The rules of the road are changing. Here's what California drivers -- and some horse, mule and donkey riders -- should know.

By Jonathan Lloyd • Published December 22, 2021 • Updated 2 hours ago

Heads up California drivers. There are new laws ahead in 2022. 

Bills signed into law during the last legislative session cover a range of rules on the road, including illegal sideshows, safety gear requirements for people riding horses and a change that began this year, but bears repeating.  

Here are some of the new laws on California roads for 2022. These laws take effect Jan. 1, 2022, unless otherwise noted. 

AB 3: Sideshow Definition and Penalties

This new law defines a “sideshow” in California and outlines penalties for a related offense. California Vehicle Code will define “sideshow” as an “event in which two or more persons block or impede traffic on a highway for the purpose of performing motor vehicle stunts, motor vehicle speed contests, motor vehicle exhibitions of speed, or reckless driving for spectators. 

Like this 50-car freeway takeover in November.

As for penalties, courts will be permitted to suspend a driver’s license between 90 days and six months. That part of the law is effective July 1, 2025. 

Assembly Bill 974: Safety Gear for Horse, Mule and Donkey Riders

This new law signed by Gov. Gavin Newsom in September requires anyone under 18 years old who rides an equestrian animal -- horses, mules and donkeys -- on a paved highway to “wear a properly fitted and fastened helmet.'' The legislation is intended to enforce the same requirements for youths who ride bikes, non-motorized scooters, skateboards, in-line and roller skates.

The new law requires a person of any age to wear reflective gear or a lamp while riding equestrian animals after dark on paved highways.

Fines for first-time violators are $25 per infraction.
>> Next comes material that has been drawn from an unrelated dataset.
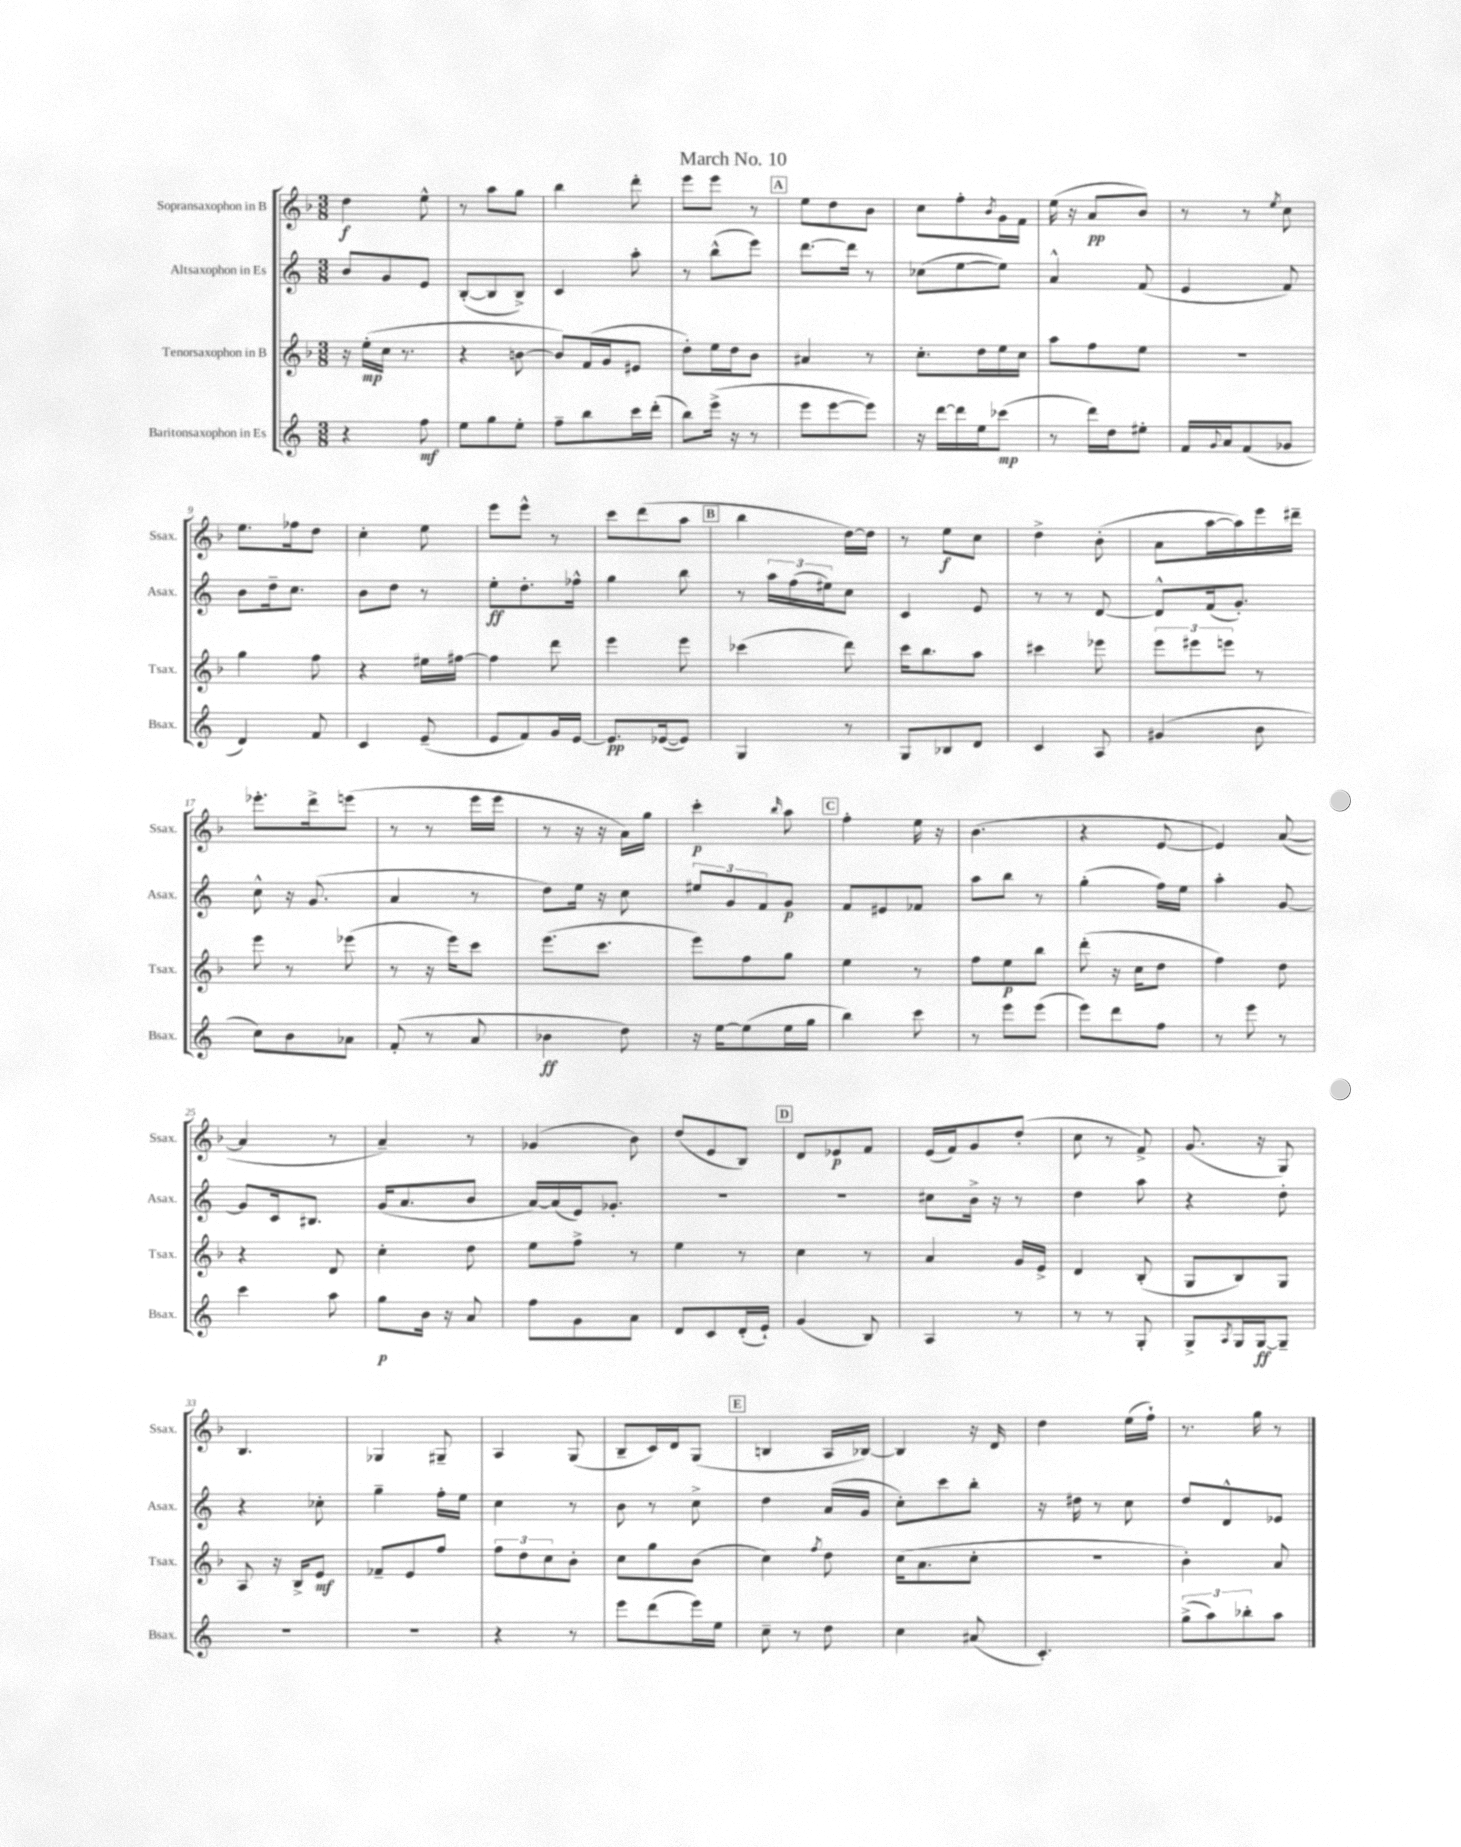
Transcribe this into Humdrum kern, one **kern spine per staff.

However, anyone using an equestrian animal in a parade or festival is exempt from the helmet and gear provisions, according to the legislation.

AB 798: Tribal Emergency Vehicles

This bill signed into law on Sept. 24 and removes restrictions previously imposed on federally recognized Native American tribes operating emergency vehicles on their reservations. There are 109 designated tribes statewide, 11 of which are in Riverside County.

The bill specifically permits all the tribes to acquire and deploy ambulances, as well as firefighting and other emergency vehicles, without the state requiring that the vehicles be inspected by the CHP, and without those individuals who may legally operate them having to go through the Department of Motor Vehicles for special licenses.

Previously, the state treated tribal emergency vehicles the same as privately operated ones, mandating rigorous inspection and licensing. However, the legislation recognized that the tribes are sovereign and self-governing, and that imposing a lengthy approval process was unjustified. The issue came to the fore in 2019 when the San Manuel Band of Mission Indians acquired a ``state-of-the-art ambulance'' but couldn't use it for a year because of the protracted inspection process and licensing for all of the tribe's 50 firefighters who might need to operate it.

Assembly Bill 47: License Points for Distracted Drivers

This law actually went into effect over the summer, but it’s worth another mention. As of July 1, a driver convicted of using a mobile phone without a hands-free device for a second time within a 36-month period will have a point added to his or her license.